■ EXERCISE AIM
Print, exactly as they stand, the lines below from the one that has "아주 작은 습관(Micro-habits)은 스티븐 기즈(Stephen Gui" to the one that has "FUJIFILM INSTAX WIDE 400 (GRE", inclusive, leaving out the pictures.
### DATA SHOWN ###
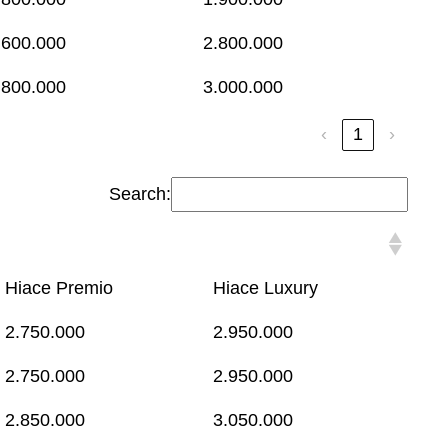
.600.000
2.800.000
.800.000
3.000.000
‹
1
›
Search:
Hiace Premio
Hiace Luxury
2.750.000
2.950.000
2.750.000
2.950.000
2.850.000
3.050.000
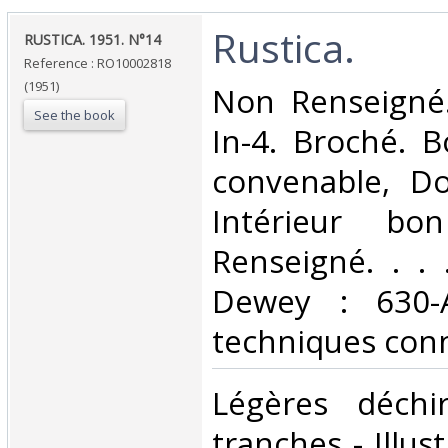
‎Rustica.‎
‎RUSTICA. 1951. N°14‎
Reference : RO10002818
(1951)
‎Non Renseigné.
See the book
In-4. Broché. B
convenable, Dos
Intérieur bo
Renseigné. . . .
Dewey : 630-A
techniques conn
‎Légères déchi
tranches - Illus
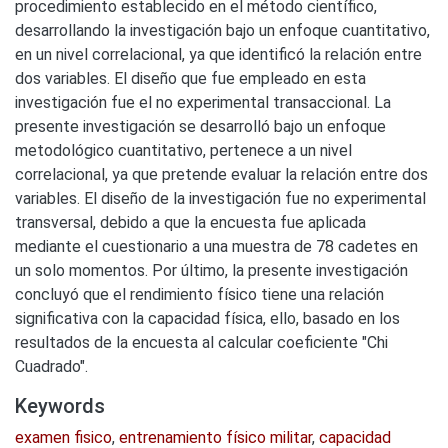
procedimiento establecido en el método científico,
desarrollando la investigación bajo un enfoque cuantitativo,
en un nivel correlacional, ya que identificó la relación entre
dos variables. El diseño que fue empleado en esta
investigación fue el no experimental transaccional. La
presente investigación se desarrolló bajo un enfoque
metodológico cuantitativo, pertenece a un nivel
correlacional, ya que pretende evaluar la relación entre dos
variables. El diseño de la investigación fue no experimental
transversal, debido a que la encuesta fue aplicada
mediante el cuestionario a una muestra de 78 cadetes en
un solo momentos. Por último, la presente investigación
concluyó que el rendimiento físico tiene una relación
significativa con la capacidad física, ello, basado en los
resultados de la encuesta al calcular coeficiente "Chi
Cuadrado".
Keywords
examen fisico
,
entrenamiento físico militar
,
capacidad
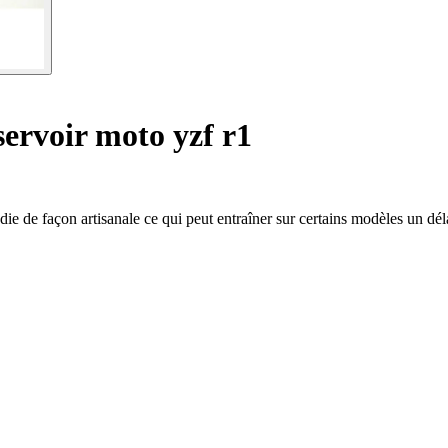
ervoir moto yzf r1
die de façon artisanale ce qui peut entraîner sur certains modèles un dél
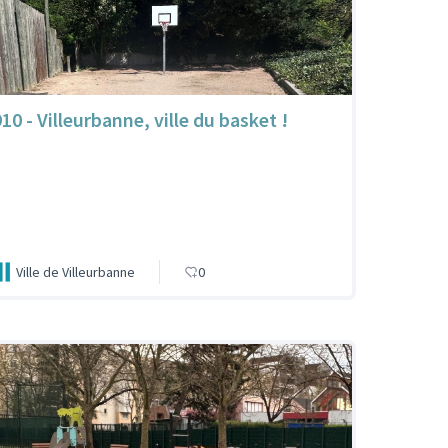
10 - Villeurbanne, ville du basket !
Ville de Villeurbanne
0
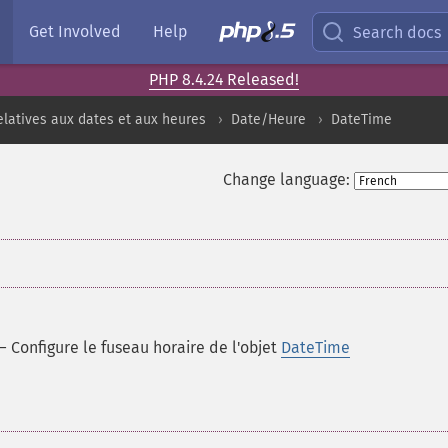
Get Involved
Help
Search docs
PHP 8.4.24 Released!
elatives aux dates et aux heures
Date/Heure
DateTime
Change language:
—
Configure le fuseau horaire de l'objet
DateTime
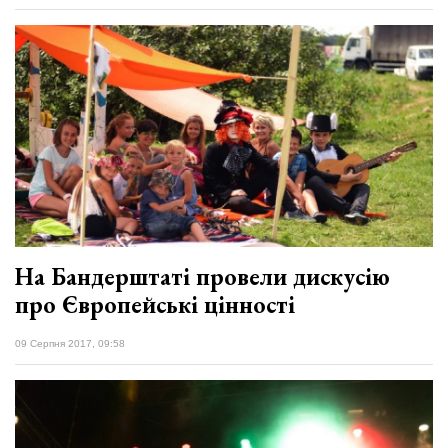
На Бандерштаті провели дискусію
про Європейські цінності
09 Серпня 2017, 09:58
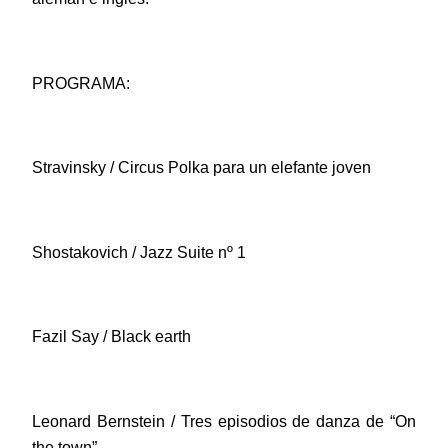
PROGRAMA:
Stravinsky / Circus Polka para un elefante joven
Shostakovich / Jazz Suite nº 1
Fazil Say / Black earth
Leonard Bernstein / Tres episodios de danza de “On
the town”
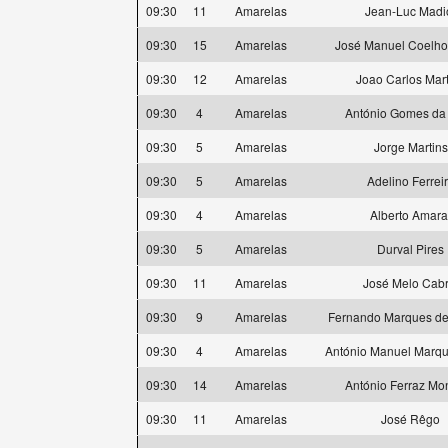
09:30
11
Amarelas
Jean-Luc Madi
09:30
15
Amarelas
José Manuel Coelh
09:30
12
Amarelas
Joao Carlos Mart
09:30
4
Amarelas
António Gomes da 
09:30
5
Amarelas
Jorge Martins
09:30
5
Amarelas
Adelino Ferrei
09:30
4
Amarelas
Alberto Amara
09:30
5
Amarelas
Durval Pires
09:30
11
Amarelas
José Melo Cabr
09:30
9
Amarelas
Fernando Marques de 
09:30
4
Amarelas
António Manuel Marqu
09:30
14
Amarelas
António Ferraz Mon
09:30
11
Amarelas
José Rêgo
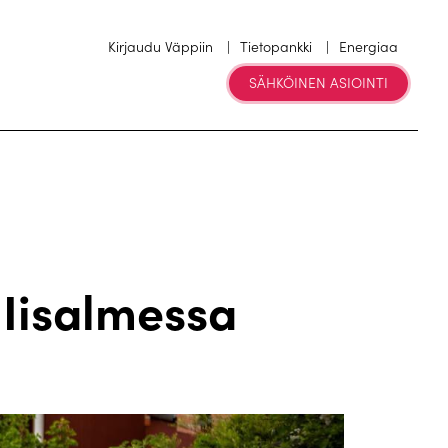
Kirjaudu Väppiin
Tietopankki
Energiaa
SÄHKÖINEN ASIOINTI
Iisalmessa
###
### DATA SHOWN ###
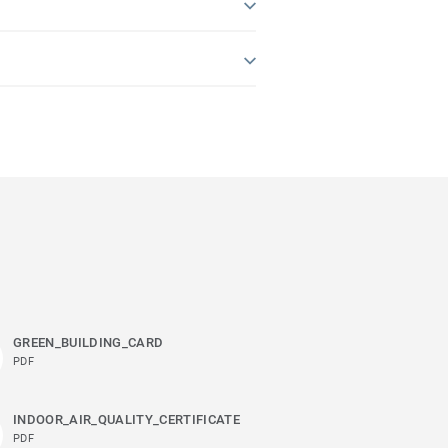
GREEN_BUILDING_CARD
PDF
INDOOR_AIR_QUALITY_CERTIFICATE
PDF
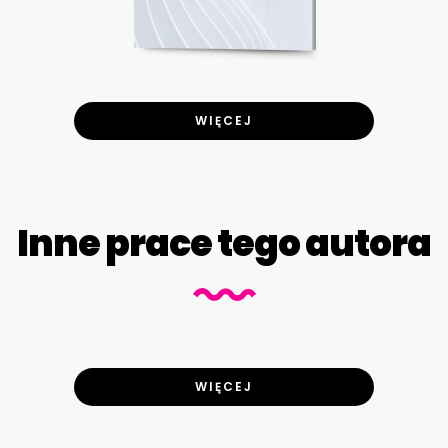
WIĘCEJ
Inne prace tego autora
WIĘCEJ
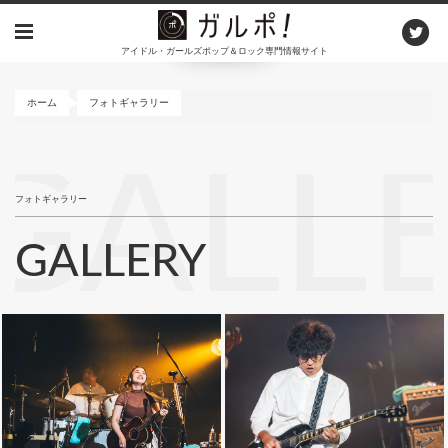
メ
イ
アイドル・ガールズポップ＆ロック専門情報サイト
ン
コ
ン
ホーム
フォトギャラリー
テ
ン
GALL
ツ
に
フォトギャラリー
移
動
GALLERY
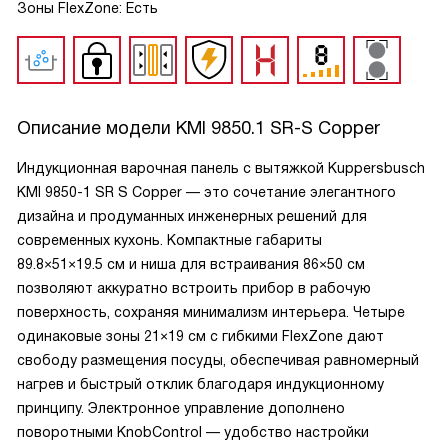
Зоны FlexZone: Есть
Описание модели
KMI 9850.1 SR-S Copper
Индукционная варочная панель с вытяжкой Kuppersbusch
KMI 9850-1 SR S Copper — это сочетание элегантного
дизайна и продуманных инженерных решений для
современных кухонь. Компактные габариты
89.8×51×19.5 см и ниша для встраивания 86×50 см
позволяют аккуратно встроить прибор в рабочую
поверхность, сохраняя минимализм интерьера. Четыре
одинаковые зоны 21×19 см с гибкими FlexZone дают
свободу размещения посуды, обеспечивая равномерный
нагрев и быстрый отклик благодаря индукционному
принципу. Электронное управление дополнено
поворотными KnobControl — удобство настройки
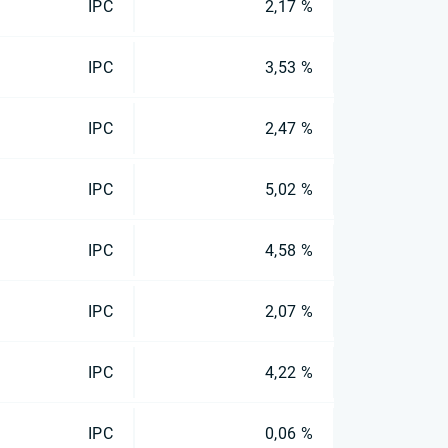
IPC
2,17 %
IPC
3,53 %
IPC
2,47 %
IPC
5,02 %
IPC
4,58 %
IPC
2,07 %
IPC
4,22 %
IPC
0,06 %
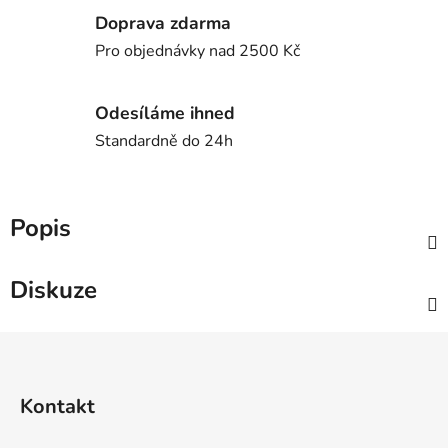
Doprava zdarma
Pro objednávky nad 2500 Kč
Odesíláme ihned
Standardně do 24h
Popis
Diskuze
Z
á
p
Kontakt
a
###
### DATA SHOWN ###
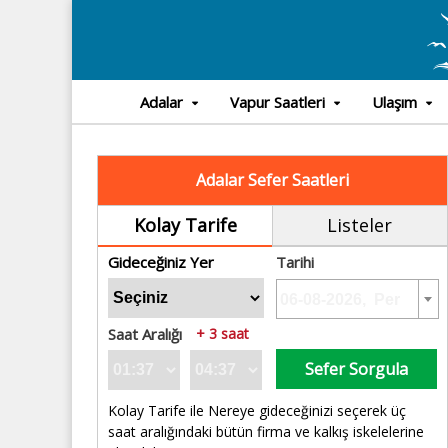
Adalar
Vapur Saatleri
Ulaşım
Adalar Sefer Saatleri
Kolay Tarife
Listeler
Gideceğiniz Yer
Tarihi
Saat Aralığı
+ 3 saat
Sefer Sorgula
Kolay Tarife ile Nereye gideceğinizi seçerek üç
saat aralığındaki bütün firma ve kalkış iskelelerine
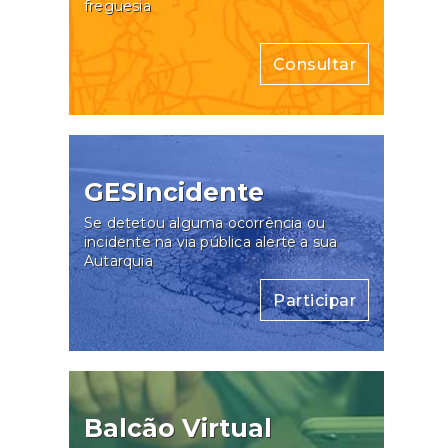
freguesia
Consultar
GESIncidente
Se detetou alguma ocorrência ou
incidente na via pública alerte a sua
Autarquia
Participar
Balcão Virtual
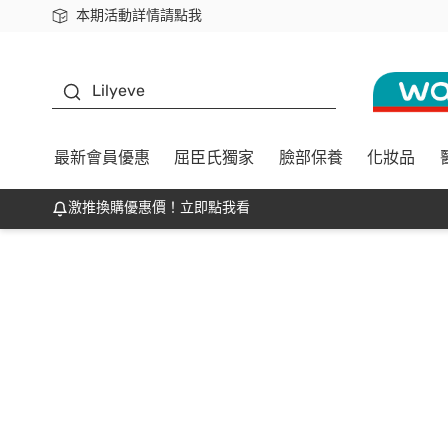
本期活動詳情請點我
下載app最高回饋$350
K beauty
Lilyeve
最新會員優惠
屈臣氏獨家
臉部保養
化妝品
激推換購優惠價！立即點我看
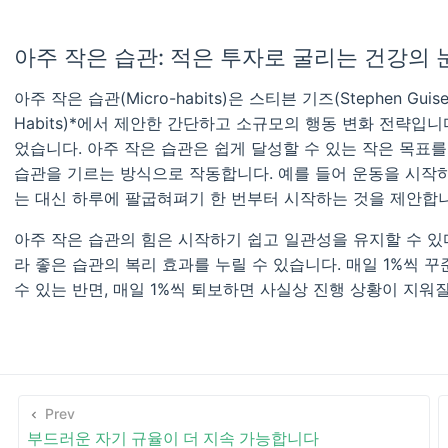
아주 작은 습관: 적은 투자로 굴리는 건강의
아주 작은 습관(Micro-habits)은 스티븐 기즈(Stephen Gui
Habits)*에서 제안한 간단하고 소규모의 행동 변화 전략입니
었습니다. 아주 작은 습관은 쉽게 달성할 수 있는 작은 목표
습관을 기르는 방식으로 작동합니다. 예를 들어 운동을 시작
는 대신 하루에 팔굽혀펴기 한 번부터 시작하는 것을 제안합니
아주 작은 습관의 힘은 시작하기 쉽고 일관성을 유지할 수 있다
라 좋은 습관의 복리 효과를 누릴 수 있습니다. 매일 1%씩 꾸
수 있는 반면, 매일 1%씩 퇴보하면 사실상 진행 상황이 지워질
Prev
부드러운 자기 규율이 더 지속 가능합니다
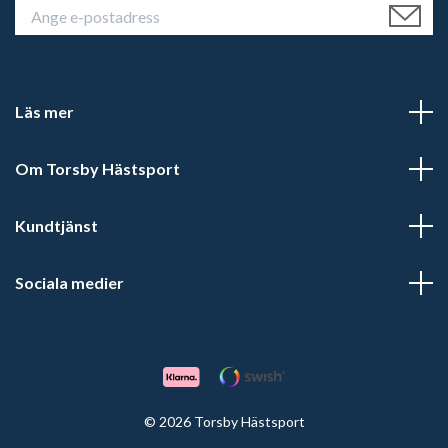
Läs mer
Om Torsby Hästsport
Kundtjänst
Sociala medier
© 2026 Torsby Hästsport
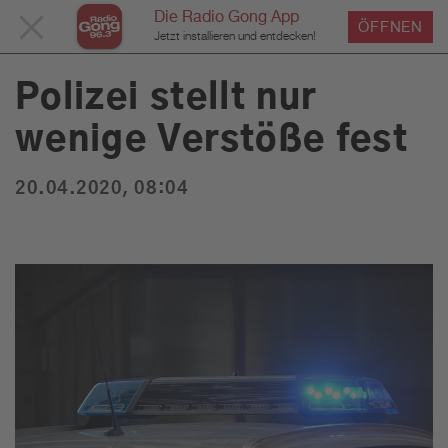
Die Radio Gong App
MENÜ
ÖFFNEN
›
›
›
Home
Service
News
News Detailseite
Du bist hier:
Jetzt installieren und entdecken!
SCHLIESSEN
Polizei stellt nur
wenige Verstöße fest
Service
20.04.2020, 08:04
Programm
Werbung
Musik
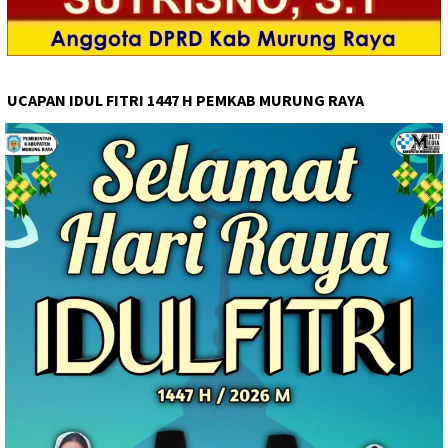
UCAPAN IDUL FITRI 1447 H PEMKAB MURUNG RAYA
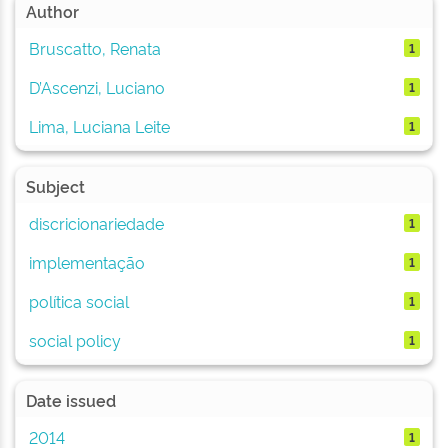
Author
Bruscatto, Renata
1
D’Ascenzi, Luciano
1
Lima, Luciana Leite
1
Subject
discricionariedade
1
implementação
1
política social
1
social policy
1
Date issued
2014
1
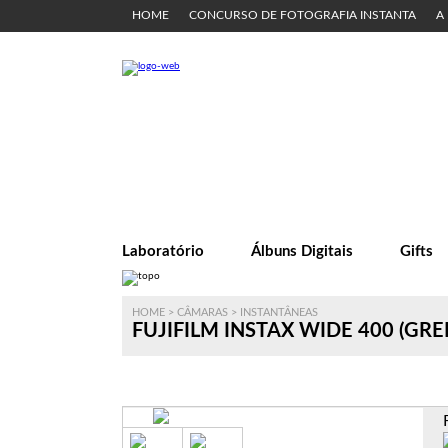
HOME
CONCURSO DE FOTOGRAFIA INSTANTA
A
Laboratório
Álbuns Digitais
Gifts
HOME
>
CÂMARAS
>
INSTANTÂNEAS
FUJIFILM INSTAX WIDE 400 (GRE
###
■ WRITTEN ANSWER
아주 작은 습관(Micro-habits)은 스티븐 기즈(Stephen Gui
Habits)*에서 제안한 간단하고 소규모의 행동 변화 전략입니
었습니다. 아주 작은 습관은 쉽게 달성할 수 있는 작은 목표
습관을 기르는 방식으로 작동합니다. 예를 들어 운동을 시작
는 대신 하루에 팔굽혀펴기 한 번부터 시작하는 것을 제안합니
아주 작은 습관의 힘은 시작하기 쉽고 일관성을 유지할 수 있다
라 좋은 습관의 복리 효과를 누릴 수 있습니다. 매일 1%씩 꾸
수 있는 반면, 매일 1%씩 퇴보하면 사실상 진행 상황이 지워질
Prev
부드러운 자기 규율이 더 지속 가능합니다
Läs mer
Om Torsby Hästsport
Kundtjänst
Sociala medier
© 2026 Torsby Hästsport
Die Radio Gong App
MENÜ
ÖFFNEN
›
›
›
Home
Service
News
News Detailseite
Du bist hier:
Jetzt installieren und entdecken!
SCHLIESSEN
Polizei stellt nur
wenige Verstöße fest
Service
20.04.2020, 08:04
Programm
Werbung
Musik
UCAPAN IDUL FITRI 1447 H PEMKAB MURUNG RAYA
Author
Bruscatto, Renata
1
D’Ascenzi, Luciano
1
Lima, Luciana Leite
1
Subject
discricionariedade
1
implementação
1
política social
1
social policy
1
Date issued
2014
1
HOME
CONCURSO DE FOTOGRAFIA INSTANTA
A
Laboratório
Álbuns Digitais
Gifts
HOME
>
CÂMARAS
>
INSTANTÂNEAS
FUJIFILM INSTAX WIDE 400 (GRE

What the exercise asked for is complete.